BEGIN Dataset excerpt

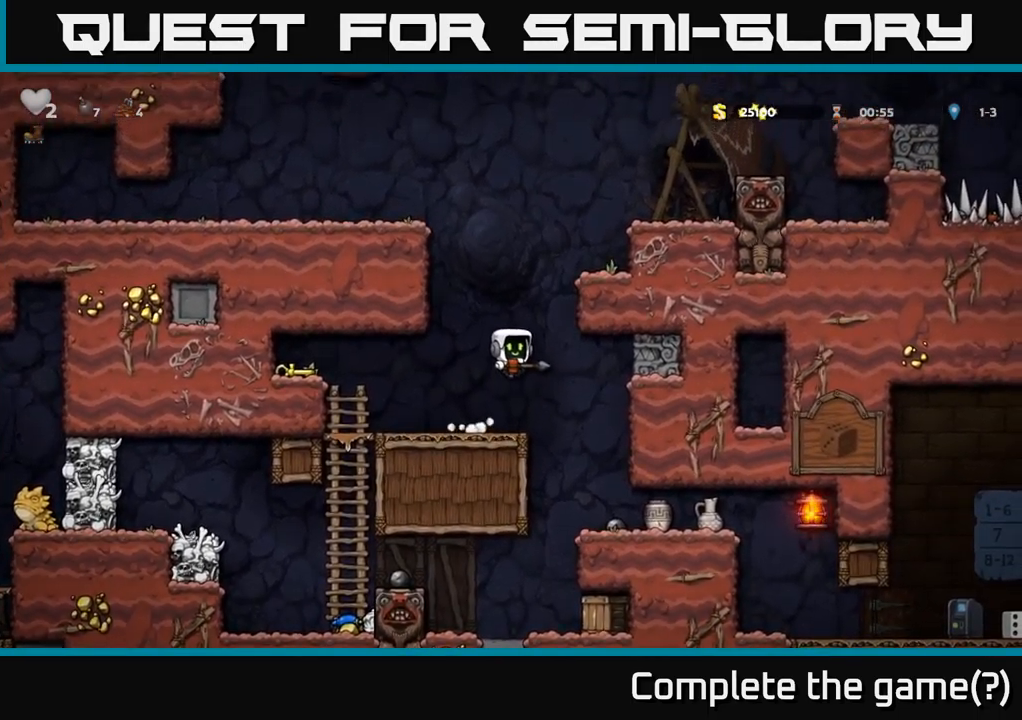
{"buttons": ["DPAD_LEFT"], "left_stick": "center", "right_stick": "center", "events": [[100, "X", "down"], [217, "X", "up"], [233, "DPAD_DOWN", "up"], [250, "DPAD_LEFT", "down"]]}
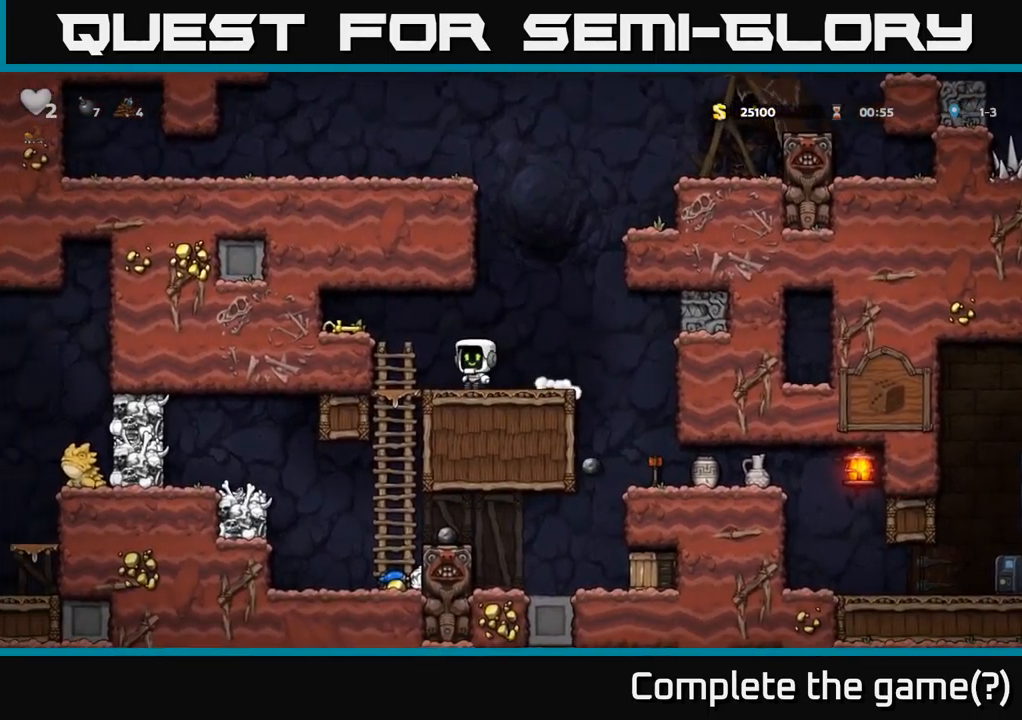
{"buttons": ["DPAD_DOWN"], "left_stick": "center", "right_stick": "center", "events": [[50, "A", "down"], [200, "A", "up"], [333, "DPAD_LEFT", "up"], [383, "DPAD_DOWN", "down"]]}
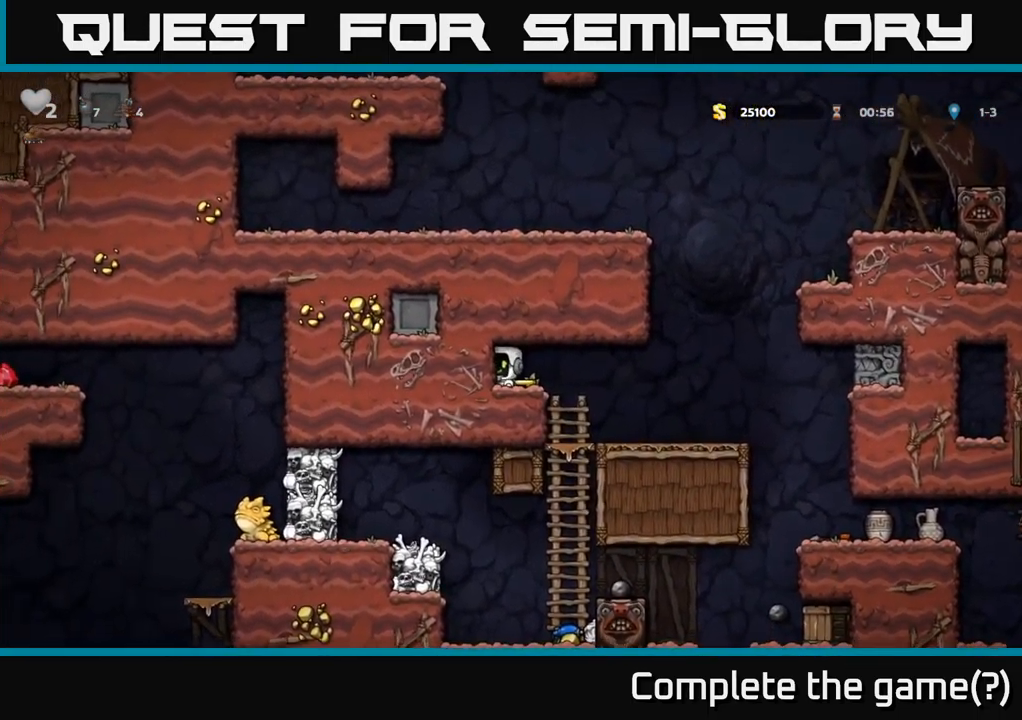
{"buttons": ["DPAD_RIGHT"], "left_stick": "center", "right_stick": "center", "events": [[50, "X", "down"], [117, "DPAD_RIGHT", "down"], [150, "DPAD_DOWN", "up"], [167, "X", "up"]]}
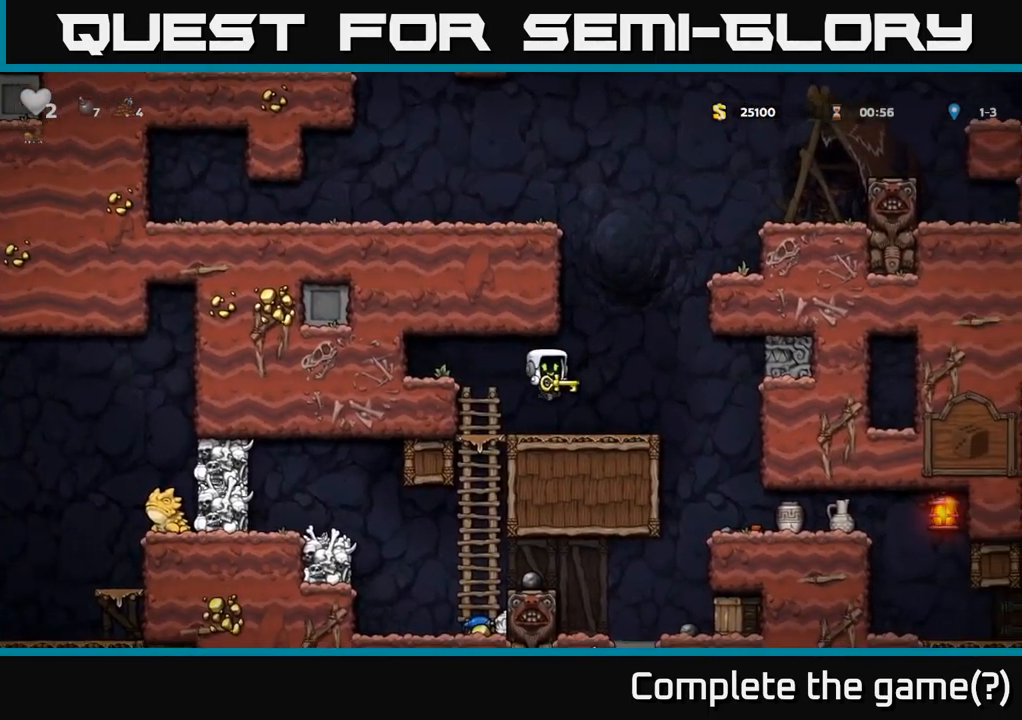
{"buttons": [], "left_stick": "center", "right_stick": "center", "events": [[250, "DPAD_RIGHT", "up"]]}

END Dataset excerpt

### Task objective
Once the pictures are set aside, output the whole listing exactly.

### Response
{"buttons": ["DPAD_LEFT"], "left_stick": "center", "right_stick": "center", "events": [[100, "X", "down"], [217, "X", "up"], [233, "DPAD_DOWN", "up"], [250, "DPAD_LEFT", "down"]]}
{"buttons": ["DPAD_DOWN"], "left_stick": "center", "right_stick": "center", "events": [[50, "A", "down"], [200, "A", "up"], [333, "DPAD_LEFT", "up"], [383, "DPAD_DOWN", "down"]]}
{"buttons": ["DPAD_RIGHT"], "left_stick": "center", "right_stick": "center", "events": [[50, "X", "down"], [117, "DPAD_RIGHT", "down"], [150, "DPAD_DOWN", "up"], [167, "X", "up"]]}
{"buttons": [], "left_stick": "center", "right_stick": "center", "events": [[250, "DPAD_RIGHT", "up"]]}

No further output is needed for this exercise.